§ PROVIDED MATERIAL
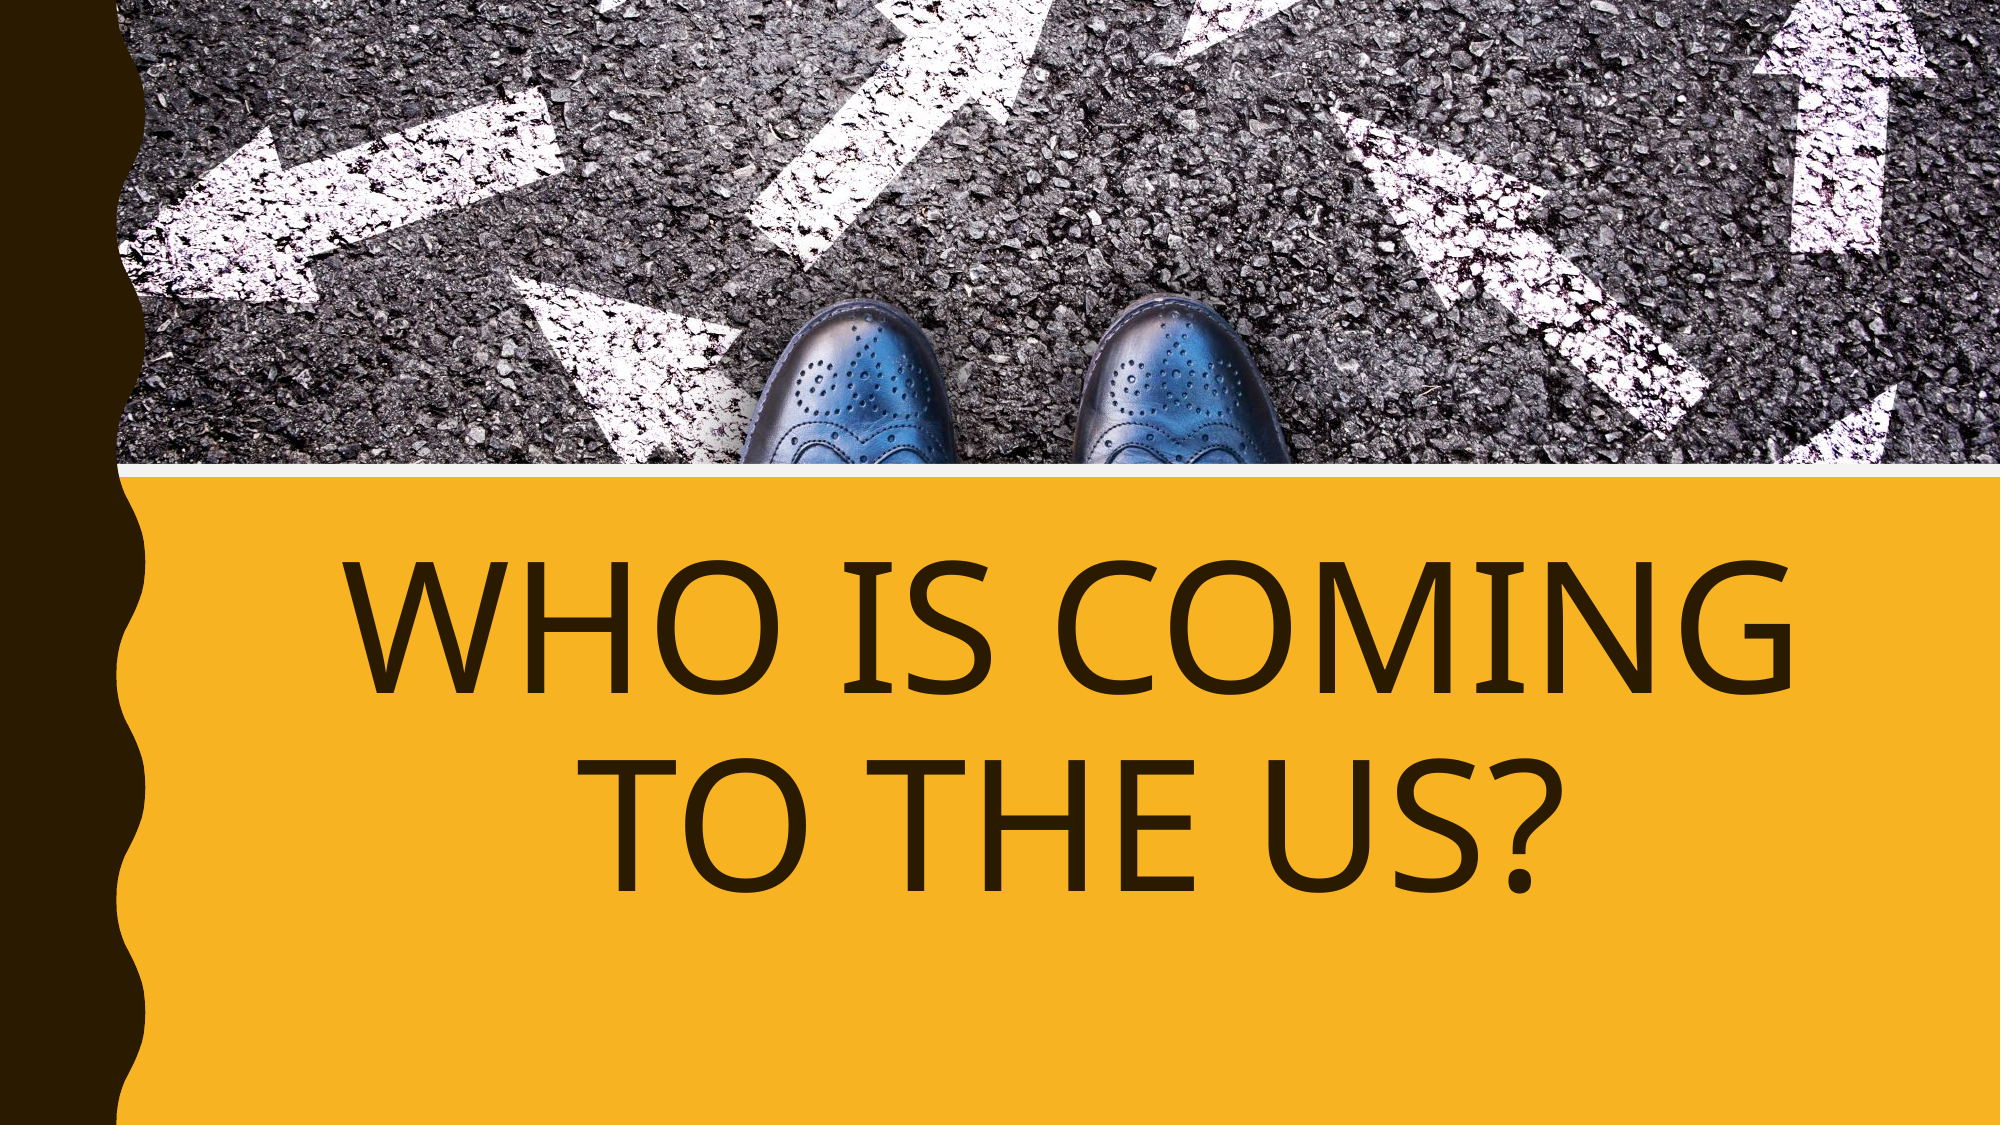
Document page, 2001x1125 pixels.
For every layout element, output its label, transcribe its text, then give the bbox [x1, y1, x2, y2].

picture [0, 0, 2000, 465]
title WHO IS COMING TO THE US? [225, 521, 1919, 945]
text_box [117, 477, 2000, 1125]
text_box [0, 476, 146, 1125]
---
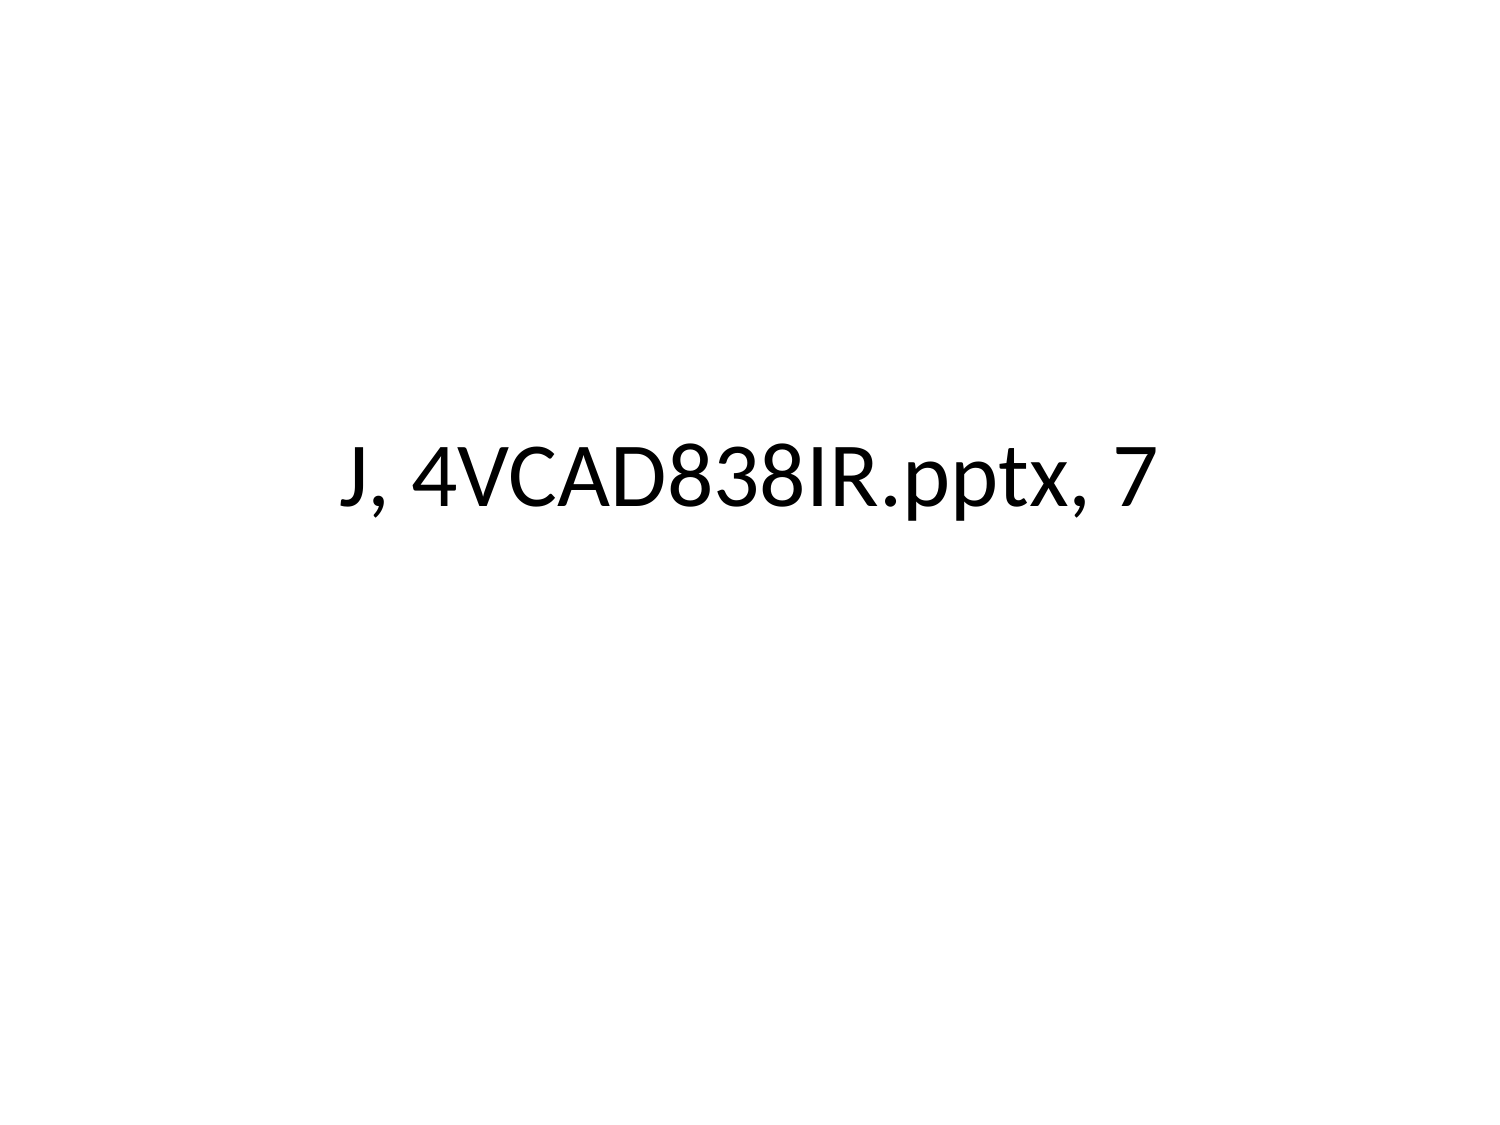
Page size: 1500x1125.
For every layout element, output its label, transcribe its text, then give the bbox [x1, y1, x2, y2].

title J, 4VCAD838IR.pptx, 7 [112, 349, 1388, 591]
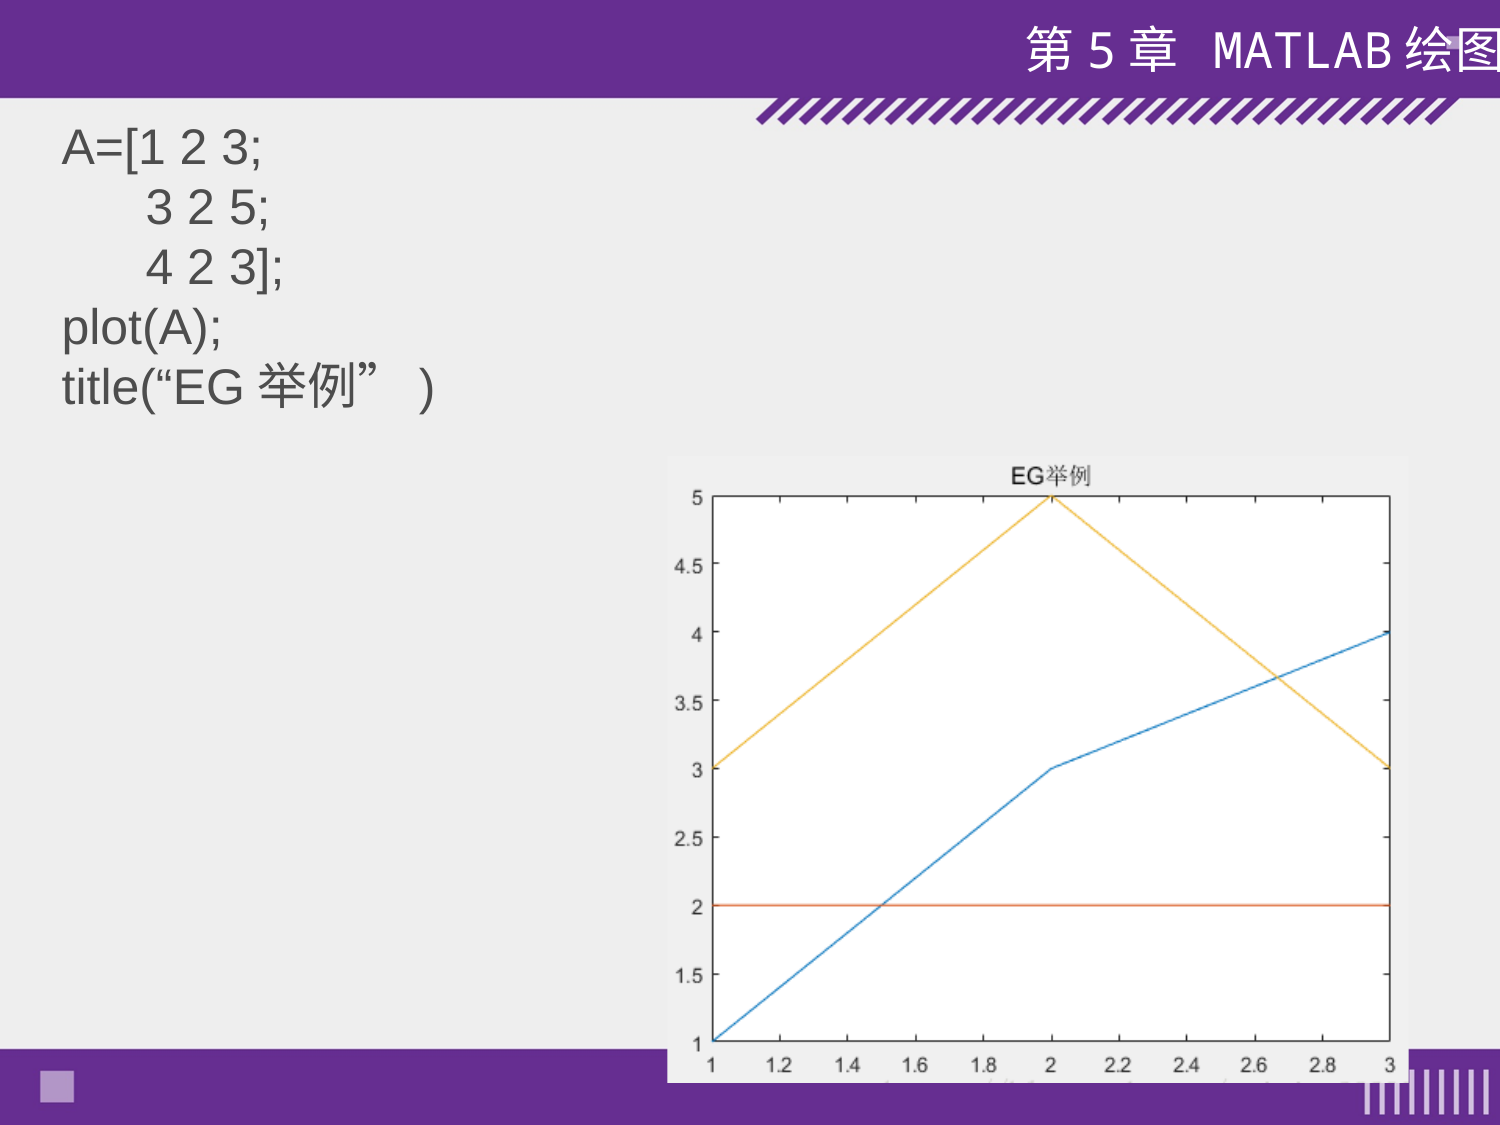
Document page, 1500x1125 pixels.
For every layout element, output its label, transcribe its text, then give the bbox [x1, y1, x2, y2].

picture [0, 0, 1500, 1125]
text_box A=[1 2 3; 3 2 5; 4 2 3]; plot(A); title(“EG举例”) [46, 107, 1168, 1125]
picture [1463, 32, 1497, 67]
...
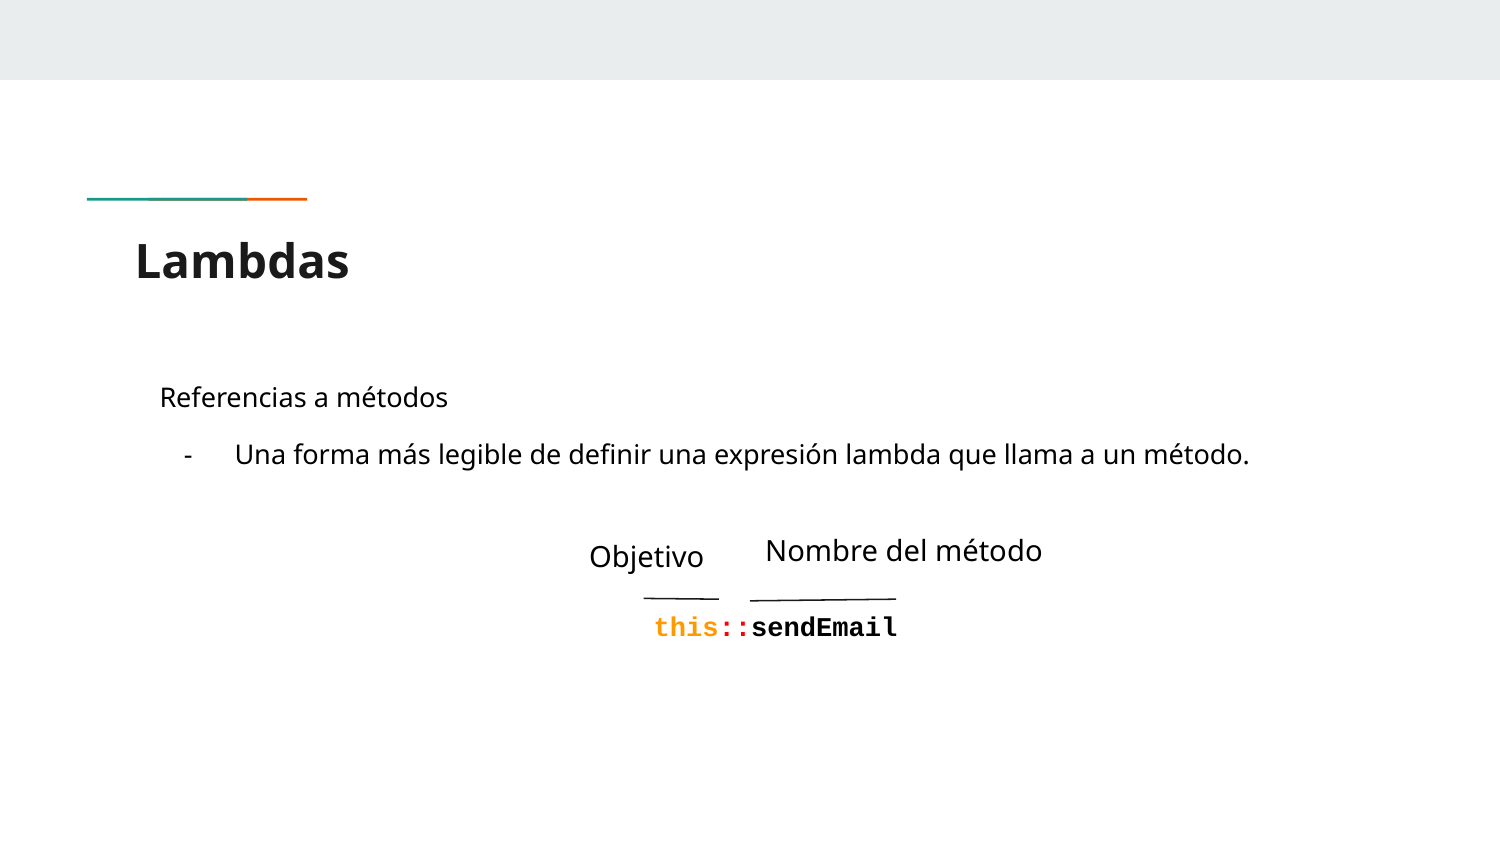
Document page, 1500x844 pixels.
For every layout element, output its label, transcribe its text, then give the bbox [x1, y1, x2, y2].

§ YOUR OBJECTIVE
Select every line in the material above where the string "Document" occurs, and copy it.

§ ANSWER SECTION
Document page, 2001x1125 pixels.
Document page, 1500x1125 pixels.
Document page, 1500x844 pixels.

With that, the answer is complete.